Texto em estudo —
Sem querer deletei todo o antigo blog. O Quadrante Delta ficou ainda mais perdido no espaço... Através deste novo veículo retorno àquelas paragens. Refaço o caminho, reconheço o trajeto e, embora não possa recuperar o que já está perdido, o quadrante ainda reserva mundos inexplorados. Boa viagem!

quarta-feira, 29 de julho de 2015

O sistema burocrático de trabalho, a cegueira médica e a minha saúde (ou falta dela).

Tenho uma saúde de ferro. Fora umas questões respiratórias aqui e ali com as quais convivo como boa paulistana eu não tenho queixa de nada quase nunca. Não fico doente, não vou a hospitais e não tomo remédios por anos a fio. Desde a idade adulta febre tinha vindo uma vez, há 15 anos atrás, apenas. Antibiótico tive que tomar após uma mastite insistente no ano passado, após tentar diversas formas não farmacológicas para cuidar da não evolução do quadro. Como acredito que mesmo essas intervenções podem ter seus momentos, quando chegou a hora eu aceitei a medicação.

Linhas listadas —
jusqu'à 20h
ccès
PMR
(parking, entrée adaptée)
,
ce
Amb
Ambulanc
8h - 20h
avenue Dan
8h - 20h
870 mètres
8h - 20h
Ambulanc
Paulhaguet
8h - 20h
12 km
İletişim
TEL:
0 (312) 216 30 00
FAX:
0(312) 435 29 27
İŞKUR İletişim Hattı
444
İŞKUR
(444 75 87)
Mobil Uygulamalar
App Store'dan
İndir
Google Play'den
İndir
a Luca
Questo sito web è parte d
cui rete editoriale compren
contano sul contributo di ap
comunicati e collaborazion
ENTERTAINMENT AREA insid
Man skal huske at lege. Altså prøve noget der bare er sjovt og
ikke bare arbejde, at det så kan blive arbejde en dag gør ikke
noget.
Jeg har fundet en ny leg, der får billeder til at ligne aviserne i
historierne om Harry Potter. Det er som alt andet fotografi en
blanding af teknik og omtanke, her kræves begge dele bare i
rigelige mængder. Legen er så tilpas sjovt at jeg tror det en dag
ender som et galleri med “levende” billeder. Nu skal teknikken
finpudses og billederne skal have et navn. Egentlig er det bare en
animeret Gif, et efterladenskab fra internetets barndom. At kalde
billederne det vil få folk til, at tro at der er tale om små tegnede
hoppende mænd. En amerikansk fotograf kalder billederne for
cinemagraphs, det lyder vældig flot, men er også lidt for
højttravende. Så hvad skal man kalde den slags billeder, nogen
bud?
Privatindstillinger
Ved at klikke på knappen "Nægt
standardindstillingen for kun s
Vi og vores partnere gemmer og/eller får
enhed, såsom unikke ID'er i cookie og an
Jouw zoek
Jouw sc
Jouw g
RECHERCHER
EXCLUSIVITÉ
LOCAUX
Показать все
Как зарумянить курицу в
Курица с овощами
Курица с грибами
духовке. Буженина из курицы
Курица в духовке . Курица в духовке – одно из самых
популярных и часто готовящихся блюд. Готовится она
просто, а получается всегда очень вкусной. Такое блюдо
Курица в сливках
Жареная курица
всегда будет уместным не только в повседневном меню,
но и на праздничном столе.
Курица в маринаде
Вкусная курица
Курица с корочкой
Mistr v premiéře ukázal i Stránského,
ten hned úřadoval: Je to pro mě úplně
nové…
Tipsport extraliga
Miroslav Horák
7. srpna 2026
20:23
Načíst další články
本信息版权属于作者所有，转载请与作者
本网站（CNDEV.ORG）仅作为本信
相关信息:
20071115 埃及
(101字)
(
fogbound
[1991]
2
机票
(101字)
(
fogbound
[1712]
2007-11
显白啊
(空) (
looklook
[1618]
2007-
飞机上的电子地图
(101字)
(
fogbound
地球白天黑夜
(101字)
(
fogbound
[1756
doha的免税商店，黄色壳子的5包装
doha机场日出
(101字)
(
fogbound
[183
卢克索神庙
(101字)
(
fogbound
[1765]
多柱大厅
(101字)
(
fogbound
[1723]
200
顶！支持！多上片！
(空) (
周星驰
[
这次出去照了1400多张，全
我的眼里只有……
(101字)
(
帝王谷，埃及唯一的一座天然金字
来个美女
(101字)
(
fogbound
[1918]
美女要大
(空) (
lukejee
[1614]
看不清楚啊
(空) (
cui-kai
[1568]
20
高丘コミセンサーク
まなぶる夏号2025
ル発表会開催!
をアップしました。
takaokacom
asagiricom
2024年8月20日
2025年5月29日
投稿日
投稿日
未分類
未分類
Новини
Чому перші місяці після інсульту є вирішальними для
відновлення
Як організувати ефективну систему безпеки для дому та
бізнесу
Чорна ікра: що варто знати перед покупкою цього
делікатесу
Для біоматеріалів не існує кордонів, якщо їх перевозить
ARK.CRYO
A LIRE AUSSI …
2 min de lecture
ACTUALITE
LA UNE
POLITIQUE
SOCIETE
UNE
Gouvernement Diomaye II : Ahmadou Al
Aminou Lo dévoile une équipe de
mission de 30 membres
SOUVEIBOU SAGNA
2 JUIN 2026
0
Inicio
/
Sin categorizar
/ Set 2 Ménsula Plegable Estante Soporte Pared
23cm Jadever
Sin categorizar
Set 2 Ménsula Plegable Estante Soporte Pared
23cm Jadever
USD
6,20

Tarefas a realizar —
(a) No texto, liste as três ações negadas na frase que começa com "Não fico doente".
(b) Duplique, por favor, o trecho do texto que começa em "Sem querer deletei" e segue até "(ou falta dela).".

Resultados do exercício —
(a)
- Ficar doente
- Ir a hospitais
- Tomar remédios

(b)
Sem querer deletei todo o antigo blog. O Quadrante Delta ficou ainda mais perdido no espaço... Através deste novo veículo retorno àquelas paragens. Refaço o caminho, reconheço o trajeto e, embora não possa recuperar o que já está perdido, o quadrante ainda reserva mundos inexplorados. Boa viagem!

quarta-feira, 29 de julho de 2015

O sistema burocrático de trabalho, a cegueira médica e a minha saúde (ou falta dela).